[Assigned task 1]
In the dust collector write-up, answer each question on its own line:
(a) What did the author attach under the platform after taking off the wheels?
(b) What size hose connects to the collector's intake port?
(c) What kind of signal does the remote control use?
[Assigned task 2] Supply the next passage of the dust collector write-up, picking up after its last sentence.

Page extract section start

Mini Gorilla dust collector

My small shop requires making efficient use of every bit of floor, wall, and air space, including for dust collection. The setup described here has proven convenient and effective.

The Oneida Mini Gorilla is set on the “mobile” stand but since it will not be moved, I took off the wheels and attached wooden blocks under the platform (see photo above) to save a little space and make the assembly more stable. The whole thing is tucked away just to the right of the table saw, with the filter facing mostly away from the interior of the shop.

Using a 5″-4″ reducer, I attached a 4″ flexible plastic-wire hose to intake port of the collector. This type of hose, available from Rockler, Woodcraft, etc., is durable and easy to handle. A 5″ hose seems more awkward to handle and the 4″ certainly handles all of the chip production from my machines, as discussed in the previous post. It also meets the requirement specified by the manufacturer for airflow through the filter.

Mini Gorilla dust collector

I simply bring the hose to each machine as needed, which is very quick to do. The default location is attached to the table saw and with some of its length curled under the saw’s motor hood. Each machine – table saw, bandsaw, jointer-planer, router table – and a dust hood accepts a simple press-fit plastic female connector that is attached to the end of the hose. The ports on some of the machines required modifications for the hose connector to fit uniformly on all of them.

Mini Gorilla dust collector

The remote control is very handy, almost a must. It works by radio frequency, not infrared, so no optical line of sight is required.

Page extract section end
Data below section start

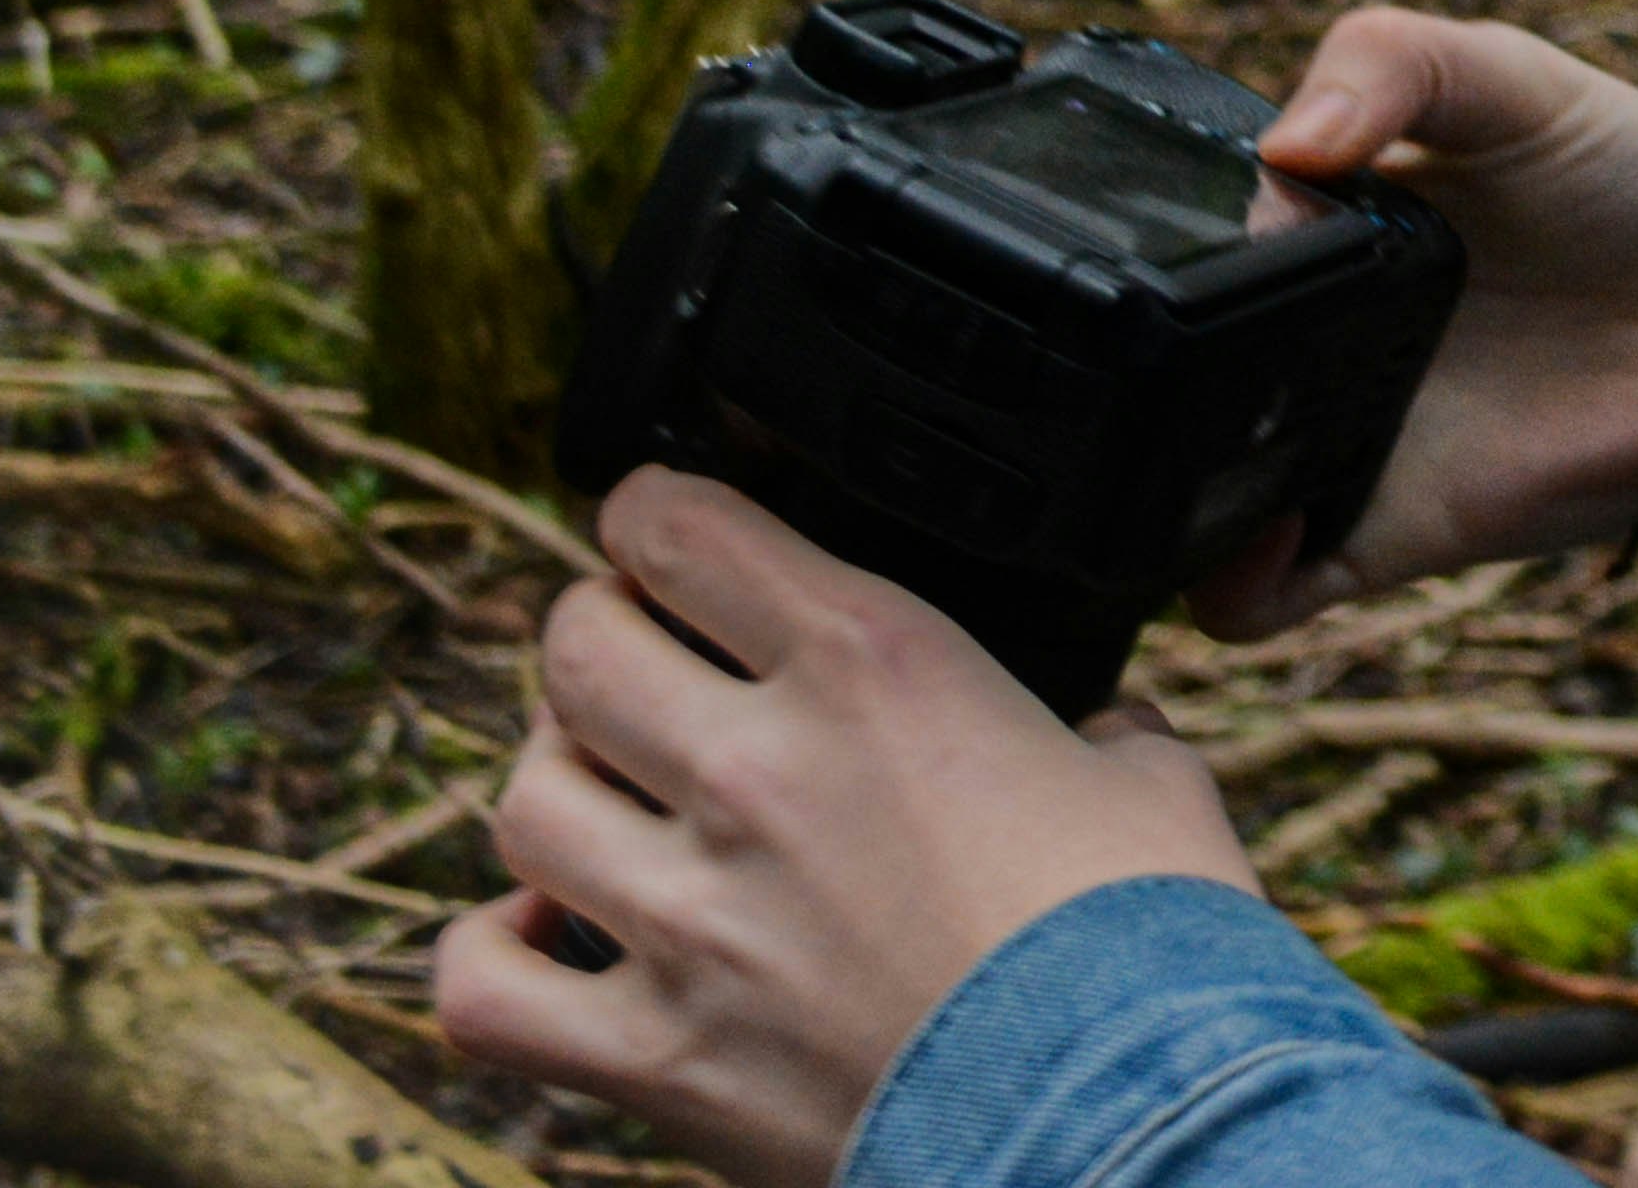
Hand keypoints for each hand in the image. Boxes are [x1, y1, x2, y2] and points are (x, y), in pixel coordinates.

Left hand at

Data below section end

[Expected answer 1]
(a) Wooden blocks.
(b) A 4″ flexible plastic-wire hose, attached with a 5″-4″ reducer.
(c) Radio frequency, not infrared.

[Expected answer 2]
Mini Gorilla dust collector

The steel collection drum holds 17 gallons. I empty it into a 45-gallon trash bag, which makes the job easy. Smaller trash bags made the job considerably more difficult. It is fairly tight quarters getting the drum off and back on the machine but not a big deal. I would have bought the super deluxe infinite capacity drum at an untold price but, um, I was told these have been banned because they defy the laws of physics.

The Mini Gorilla can also be ordered from Oneida with a wall mount bracket. This would not have worked out in my shop but you may want to consider it. It allows the use of a 17, 35, or 55-gallon drum, while the mobile stand is limited to the 17-gallon drum.

Now the steel drum is, of course, opaque, and if you let it fill up such that dust gets backed up higher into the system, you will have a very unpleasant time cleaning the pleated HEPA filter. I made this mistake – twice!

A drum level sensor is available from Oneida but my solution was to drill a hole (approximately 1″ in diameter) in the lid and block it with a rubber stopper with a screw eye handle. When my guardian angel taps on my shoulder, I check on the bin by removing the stopper and peering in with a flashlight or just inserting a rolled up piece of paper or dowel as a depth gauge. It works.

Mini Gorilla dust collector

The Mini Gorilla motor can be wired as 110V/16A or 230V/8A. I run mine on a 110V/20A circuit with a dedicated outlet. Keep in mind the collector draws a lot of juice and there will always be another machine running with it, so check your electrical capacity and outlets.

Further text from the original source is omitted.